-- Opening Marker --

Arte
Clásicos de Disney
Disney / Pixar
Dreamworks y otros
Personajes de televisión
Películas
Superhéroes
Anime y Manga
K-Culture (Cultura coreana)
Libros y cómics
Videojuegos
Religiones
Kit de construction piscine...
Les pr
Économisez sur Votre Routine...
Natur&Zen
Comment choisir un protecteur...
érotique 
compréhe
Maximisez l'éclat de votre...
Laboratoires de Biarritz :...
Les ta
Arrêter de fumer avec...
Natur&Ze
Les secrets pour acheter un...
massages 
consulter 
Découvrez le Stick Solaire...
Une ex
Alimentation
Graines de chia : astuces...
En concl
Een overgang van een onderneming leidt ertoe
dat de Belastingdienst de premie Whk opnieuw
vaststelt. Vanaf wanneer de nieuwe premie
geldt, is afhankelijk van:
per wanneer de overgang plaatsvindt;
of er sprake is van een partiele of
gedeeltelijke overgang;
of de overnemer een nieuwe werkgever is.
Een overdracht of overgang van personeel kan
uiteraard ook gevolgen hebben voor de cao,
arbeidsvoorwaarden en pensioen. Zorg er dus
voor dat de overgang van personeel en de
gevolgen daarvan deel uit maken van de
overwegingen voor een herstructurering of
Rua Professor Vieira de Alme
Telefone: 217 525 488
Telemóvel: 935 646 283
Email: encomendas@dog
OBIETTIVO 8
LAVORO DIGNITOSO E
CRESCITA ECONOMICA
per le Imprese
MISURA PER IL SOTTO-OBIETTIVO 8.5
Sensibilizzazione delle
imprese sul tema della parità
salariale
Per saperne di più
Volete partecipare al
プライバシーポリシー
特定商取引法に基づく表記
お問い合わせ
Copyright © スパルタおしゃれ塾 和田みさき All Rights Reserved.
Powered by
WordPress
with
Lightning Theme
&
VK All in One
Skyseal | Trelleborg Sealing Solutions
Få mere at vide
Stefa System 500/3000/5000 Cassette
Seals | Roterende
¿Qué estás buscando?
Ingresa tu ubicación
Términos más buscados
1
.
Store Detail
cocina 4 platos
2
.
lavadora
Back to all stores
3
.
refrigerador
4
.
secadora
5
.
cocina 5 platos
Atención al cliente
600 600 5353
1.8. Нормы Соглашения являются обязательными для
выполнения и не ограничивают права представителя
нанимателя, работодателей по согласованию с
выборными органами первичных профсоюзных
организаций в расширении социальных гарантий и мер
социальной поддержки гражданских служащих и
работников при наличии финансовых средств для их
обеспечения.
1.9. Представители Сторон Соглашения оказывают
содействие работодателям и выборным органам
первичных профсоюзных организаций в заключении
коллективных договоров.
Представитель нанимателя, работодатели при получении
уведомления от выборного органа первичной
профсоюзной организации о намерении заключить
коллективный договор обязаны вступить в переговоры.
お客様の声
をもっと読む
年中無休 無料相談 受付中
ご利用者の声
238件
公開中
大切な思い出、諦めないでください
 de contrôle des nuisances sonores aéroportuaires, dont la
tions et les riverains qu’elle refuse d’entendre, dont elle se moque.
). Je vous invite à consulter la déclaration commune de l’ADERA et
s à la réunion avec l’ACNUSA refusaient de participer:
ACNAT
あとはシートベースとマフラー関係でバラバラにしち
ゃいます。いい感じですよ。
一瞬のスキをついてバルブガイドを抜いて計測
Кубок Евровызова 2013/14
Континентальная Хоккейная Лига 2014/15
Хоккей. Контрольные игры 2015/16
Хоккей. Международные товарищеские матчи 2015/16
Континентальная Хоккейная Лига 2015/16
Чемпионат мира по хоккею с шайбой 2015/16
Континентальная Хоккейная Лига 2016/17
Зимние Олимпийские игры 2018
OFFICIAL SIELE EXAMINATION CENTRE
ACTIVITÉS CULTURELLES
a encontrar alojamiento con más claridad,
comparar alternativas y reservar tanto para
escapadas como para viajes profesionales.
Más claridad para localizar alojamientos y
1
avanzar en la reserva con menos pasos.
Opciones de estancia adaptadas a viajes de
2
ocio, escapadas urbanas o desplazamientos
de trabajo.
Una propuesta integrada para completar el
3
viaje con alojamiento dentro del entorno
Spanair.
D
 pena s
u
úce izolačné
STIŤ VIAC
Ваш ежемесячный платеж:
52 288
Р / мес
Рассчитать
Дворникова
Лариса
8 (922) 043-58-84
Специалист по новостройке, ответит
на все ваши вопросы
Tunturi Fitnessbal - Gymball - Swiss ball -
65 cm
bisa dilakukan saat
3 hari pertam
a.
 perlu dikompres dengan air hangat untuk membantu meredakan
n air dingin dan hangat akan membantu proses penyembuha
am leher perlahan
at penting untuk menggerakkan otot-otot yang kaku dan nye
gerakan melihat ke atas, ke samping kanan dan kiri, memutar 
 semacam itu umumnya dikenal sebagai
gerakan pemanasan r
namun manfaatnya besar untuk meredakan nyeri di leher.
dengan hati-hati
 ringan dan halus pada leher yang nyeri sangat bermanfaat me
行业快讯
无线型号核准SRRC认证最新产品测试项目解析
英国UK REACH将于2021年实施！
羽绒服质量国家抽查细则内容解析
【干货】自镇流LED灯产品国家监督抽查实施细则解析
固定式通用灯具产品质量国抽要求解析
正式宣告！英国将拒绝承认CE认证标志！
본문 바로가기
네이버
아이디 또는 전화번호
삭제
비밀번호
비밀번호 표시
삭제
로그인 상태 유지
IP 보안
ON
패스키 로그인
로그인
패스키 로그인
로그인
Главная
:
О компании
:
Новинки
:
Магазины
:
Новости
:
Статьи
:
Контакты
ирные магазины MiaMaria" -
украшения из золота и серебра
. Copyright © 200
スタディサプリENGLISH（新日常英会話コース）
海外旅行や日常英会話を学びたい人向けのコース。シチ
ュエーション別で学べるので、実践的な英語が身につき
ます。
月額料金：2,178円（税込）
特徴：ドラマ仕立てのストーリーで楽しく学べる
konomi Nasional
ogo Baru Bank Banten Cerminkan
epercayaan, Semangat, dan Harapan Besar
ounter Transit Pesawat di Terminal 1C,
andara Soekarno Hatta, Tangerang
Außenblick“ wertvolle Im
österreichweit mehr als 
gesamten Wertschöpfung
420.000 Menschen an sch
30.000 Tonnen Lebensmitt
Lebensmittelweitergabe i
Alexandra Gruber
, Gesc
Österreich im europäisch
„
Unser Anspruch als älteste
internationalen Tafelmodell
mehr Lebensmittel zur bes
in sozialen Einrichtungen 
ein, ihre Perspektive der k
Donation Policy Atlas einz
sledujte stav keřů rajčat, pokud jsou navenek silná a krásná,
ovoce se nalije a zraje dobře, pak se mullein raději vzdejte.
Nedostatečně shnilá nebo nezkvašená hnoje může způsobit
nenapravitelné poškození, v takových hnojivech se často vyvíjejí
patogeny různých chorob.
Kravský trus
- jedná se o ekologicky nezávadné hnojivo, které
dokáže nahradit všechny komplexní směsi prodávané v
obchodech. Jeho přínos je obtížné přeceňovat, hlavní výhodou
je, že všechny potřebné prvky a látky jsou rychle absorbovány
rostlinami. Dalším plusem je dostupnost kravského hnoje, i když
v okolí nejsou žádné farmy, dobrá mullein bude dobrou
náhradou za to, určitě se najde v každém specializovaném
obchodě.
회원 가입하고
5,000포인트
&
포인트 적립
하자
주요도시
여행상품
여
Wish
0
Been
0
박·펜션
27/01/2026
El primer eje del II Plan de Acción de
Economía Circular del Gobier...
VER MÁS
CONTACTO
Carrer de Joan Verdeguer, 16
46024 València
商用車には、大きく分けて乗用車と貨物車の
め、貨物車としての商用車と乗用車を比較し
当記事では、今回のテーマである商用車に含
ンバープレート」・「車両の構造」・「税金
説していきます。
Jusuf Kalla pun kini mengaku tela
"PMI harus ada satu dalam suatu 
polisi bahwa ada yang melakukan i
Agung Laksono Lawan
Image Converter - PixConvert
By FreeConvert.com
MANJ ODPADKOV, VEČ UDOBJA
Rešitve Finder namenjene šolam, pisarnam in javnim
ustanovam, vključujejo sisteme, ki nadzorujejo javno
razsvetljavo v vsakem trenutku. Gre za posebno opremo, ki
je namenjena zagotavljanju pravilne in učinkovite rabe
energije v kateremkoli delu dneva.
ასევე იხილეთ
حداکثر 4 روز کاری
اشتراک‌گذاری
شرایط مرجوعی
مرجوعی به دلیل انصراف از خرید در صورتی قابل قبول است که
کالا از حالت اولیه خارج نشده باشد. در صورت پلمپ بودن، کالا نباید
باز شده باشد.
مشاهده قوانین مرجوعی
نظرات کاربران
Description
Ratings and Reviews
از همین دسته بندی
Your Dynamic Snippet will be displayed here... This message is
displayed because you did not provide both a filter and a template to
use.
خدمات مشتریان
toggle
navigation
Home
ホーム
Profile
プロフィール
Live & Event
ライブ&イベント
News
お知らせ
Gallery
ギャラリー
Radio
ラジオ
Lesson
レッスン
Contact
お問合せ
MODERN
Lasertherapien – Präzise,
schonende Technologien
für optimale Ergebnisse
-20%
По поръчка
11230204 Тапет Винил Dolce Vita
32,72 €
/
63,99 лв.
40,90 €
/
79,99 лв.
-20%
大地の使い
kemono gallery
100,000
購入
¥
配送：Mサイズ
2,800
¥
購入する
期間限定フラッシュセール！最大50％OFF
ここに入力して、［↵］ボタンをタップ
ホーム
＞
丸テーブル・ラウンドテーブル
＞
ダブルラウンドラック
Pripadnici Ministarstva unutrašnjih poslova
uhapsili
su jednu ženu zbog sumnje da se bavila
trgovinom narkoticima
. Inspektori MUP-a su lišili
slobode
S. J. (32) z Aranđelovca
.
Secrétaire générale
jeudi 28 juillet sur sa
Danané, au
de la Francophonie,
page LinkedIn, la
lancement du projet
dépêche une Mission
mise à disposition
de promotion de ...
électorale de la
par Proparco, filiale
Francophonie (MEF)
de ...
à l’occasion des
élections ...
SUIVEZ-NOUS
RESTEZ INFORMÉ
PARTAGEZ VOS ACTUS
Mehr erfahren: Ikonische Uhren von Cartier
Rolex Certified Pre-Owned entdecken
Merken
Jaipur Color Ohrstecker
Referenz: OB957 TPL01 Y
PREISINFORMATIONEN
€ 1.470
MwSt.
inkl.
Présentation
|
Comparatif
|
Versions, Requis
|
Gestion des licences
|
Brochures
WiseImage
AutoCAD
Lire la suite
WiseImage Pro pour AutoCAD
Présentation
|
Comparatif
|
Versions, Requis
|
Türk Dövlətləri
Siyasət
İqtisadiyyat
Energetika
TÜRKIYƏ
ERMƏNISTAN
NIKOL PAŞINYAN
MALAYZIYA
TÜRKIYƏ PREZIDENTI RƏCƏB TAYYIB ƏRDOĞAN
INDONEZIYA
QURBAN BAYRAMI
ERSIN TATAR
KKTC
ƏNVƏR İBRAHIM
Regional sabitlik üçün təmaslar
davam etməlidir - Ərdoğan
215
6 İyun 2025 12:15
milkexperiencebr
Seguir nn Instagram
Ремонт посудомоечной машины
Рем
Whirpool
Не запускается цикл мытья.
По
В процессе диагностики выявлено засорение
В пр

-- Closing Marker --

ACTION ITEM: From the first line of the data above through the line containing "uiteraard ook gevolgen", set each line down again exactly; include both ends and omit everything else.

SOLUTION:
Arte
Clásicos de Disney
Disney / Pixar
Dreamworks y otros
Personajes de televisión
Películas
Superhéroes
Anime y Manga
K-Culture (Cultura coreana)
Libros y cómics
Videojuegos
Religiones
Kit de construction piscine...
Les pr
Économisez sur Votre Routine...
Natur&Zen
Comment choisir un protecteur...
érotique 
compréhe
Maximisez l'éclat de votre...
Laboratoires de Biarritz :...
Les ta
Arrêter de fumer avec...
Natur&Ze
Les secrets pour acheter un...
massages 
consulter 
Découvrez le Stick Solaire...
Une ex
Alimentation
Graines de chia : astuces...
En concl
Een overgang van een onderneming leidt ertoe
dat de Belastingdienst de premie Whk opnieuw
vaststelt. Vanaf wanneer de nieuwe premie
geldt, is afhankelijk van:
per wanneer de overgang plaatsvindt;
of er sprake is van een partiele of
gedeeltelijke overgang;
of de overnemer een nieuwe werkgever is.
Een overdracht of overgang van personeel kan
uiteraard ook gevolgen hebben voor de cao,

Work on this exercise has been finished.